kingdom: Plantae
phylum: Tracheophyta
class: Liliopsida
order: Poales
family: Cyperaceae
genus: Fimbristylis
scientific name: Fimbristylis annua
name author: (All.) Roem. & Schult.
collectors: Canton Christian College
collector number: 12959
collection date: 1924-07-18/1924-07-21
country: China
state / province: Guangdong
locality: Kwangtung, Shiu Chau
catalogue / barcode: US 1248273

...

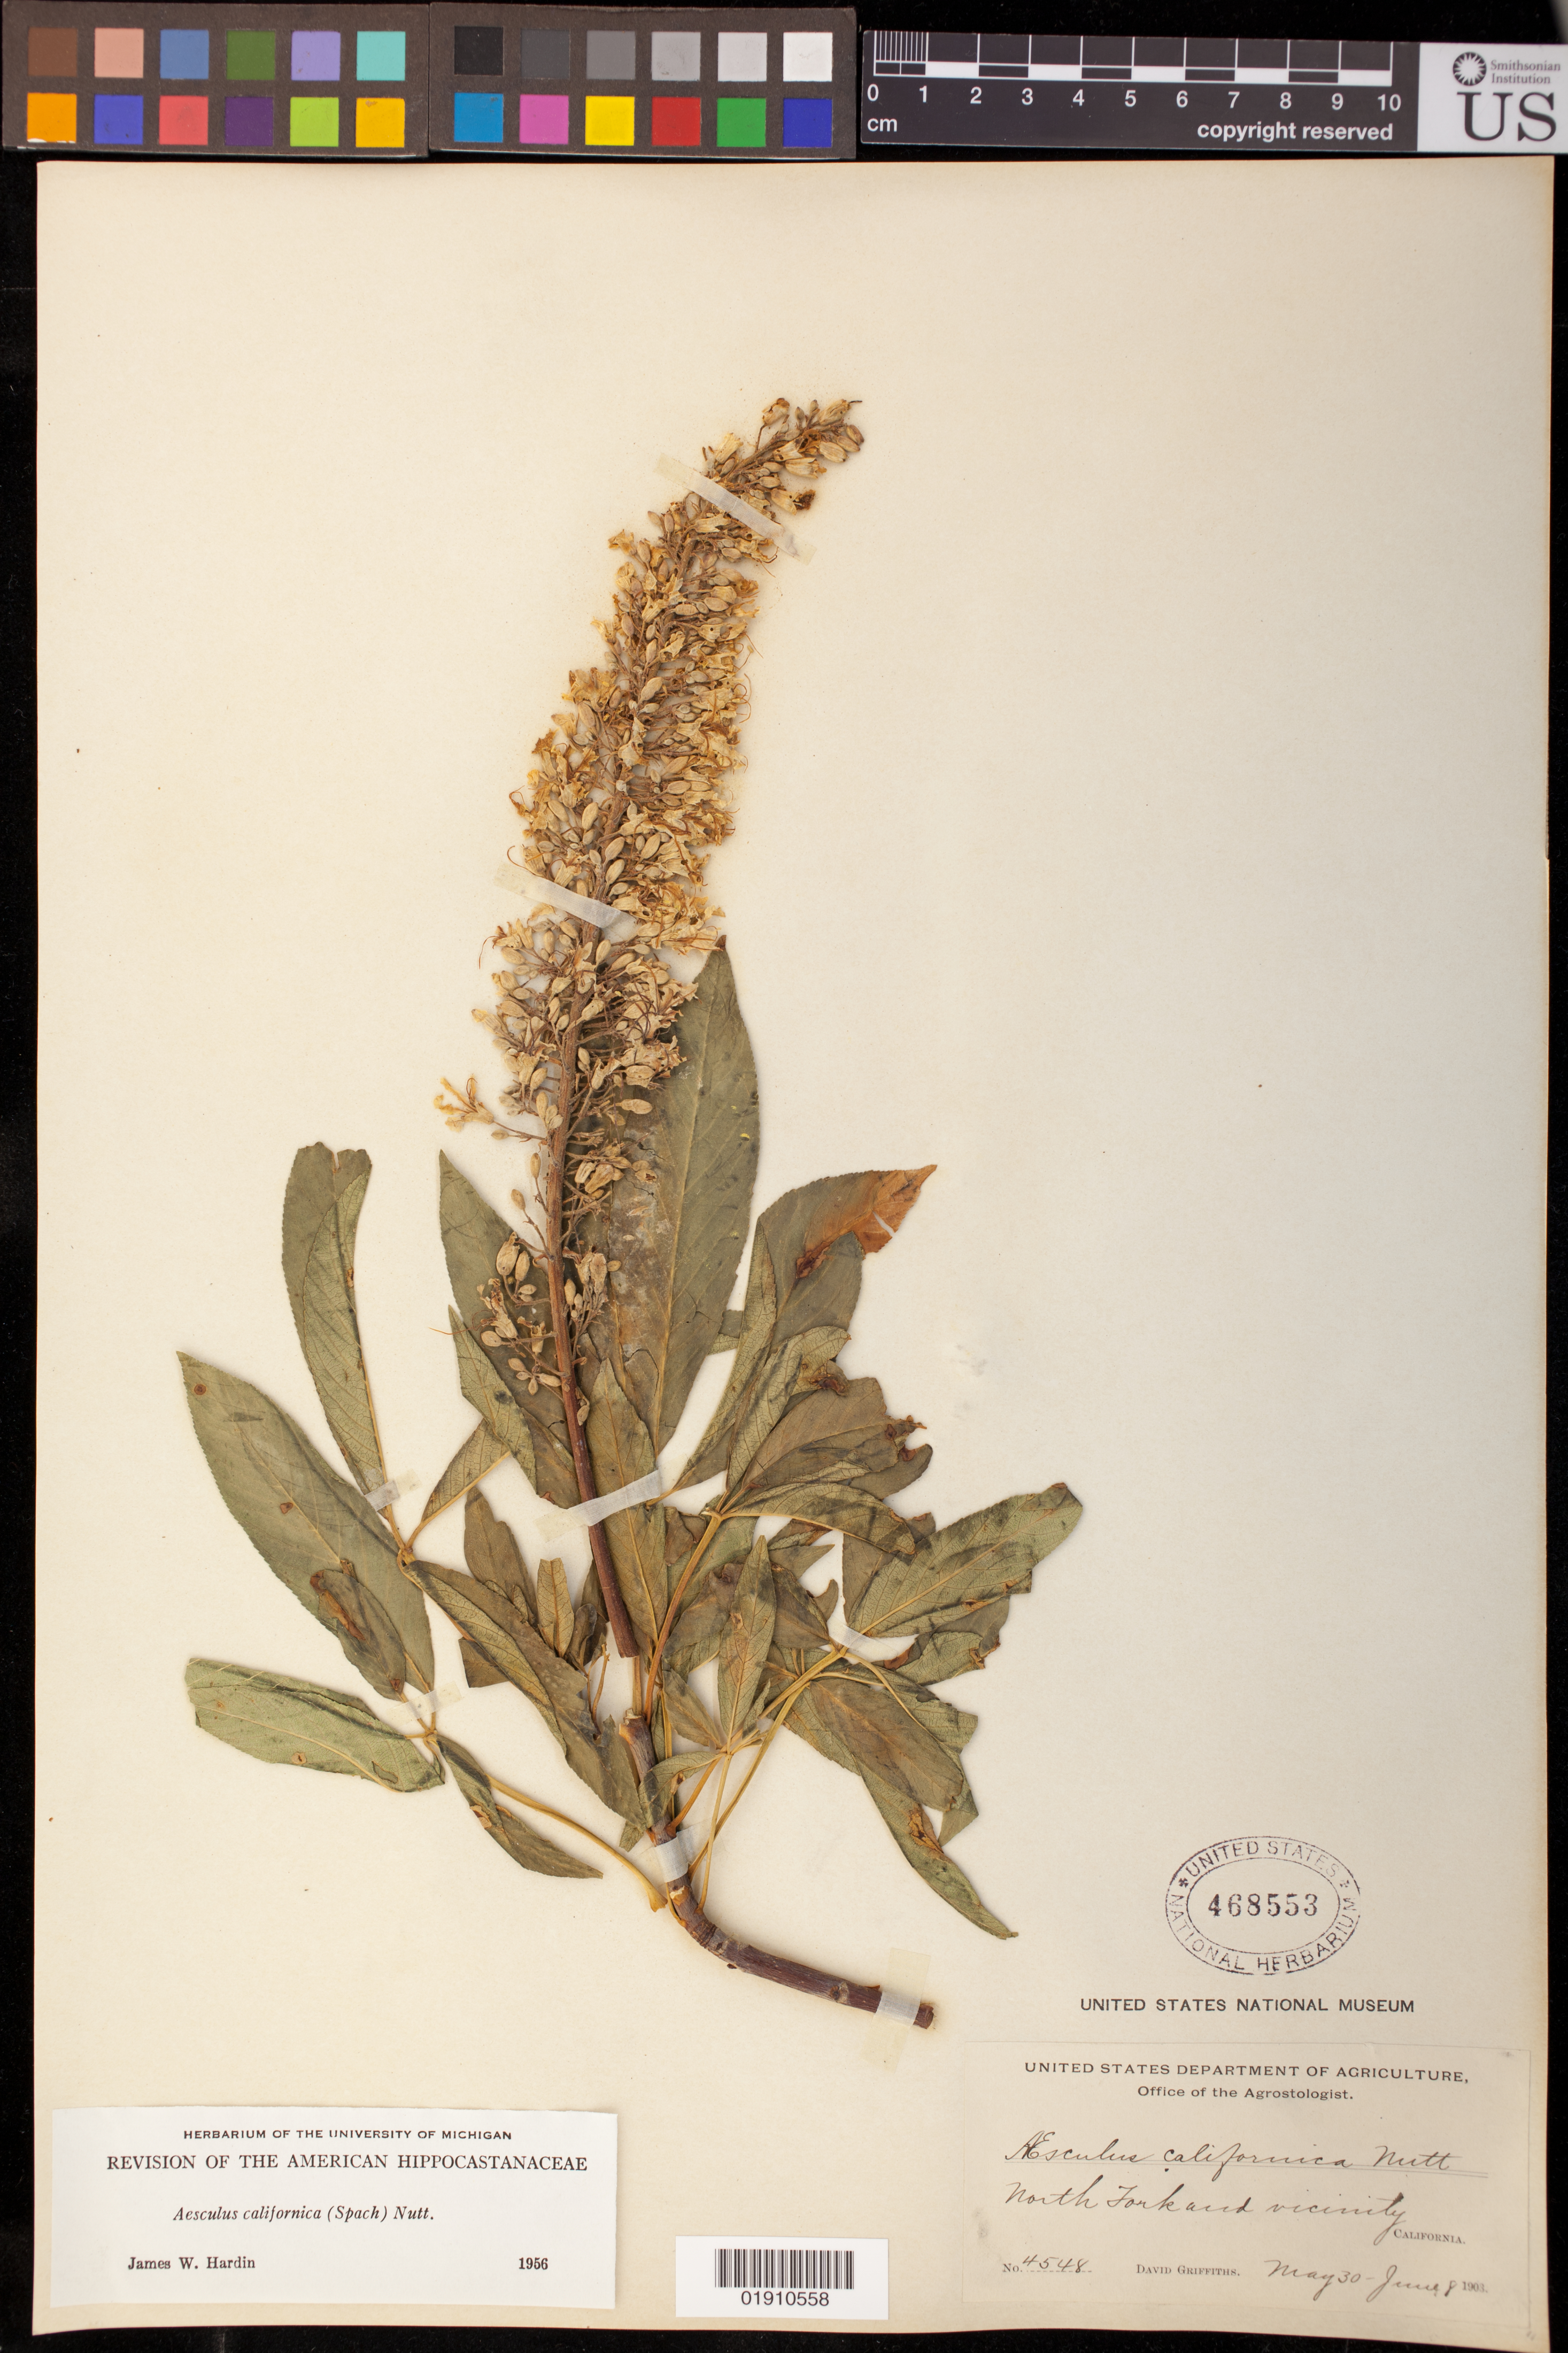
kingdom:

PROBLEM TO SOLVE - Could you give again, word for word, the part of the listing that starts with the line containing "order: Poales" and ends with the line containing "locality: Kwangtung, Shiu Chau", and nothing beyond those lines?

SOLUTION TO THE EXERCISE -
order: Poales
family: Cyperaceae
genus: Fimbristylis
scientific name: Fimbristylis annua
name author: (All.) Roem. & Schult.
collectors: Canton Christian College
collector number: 12959
collection date: 1924-07-18/1924-07-21
country: China
state / province: Guangdong
locality: Kwangtung, Shiu Chau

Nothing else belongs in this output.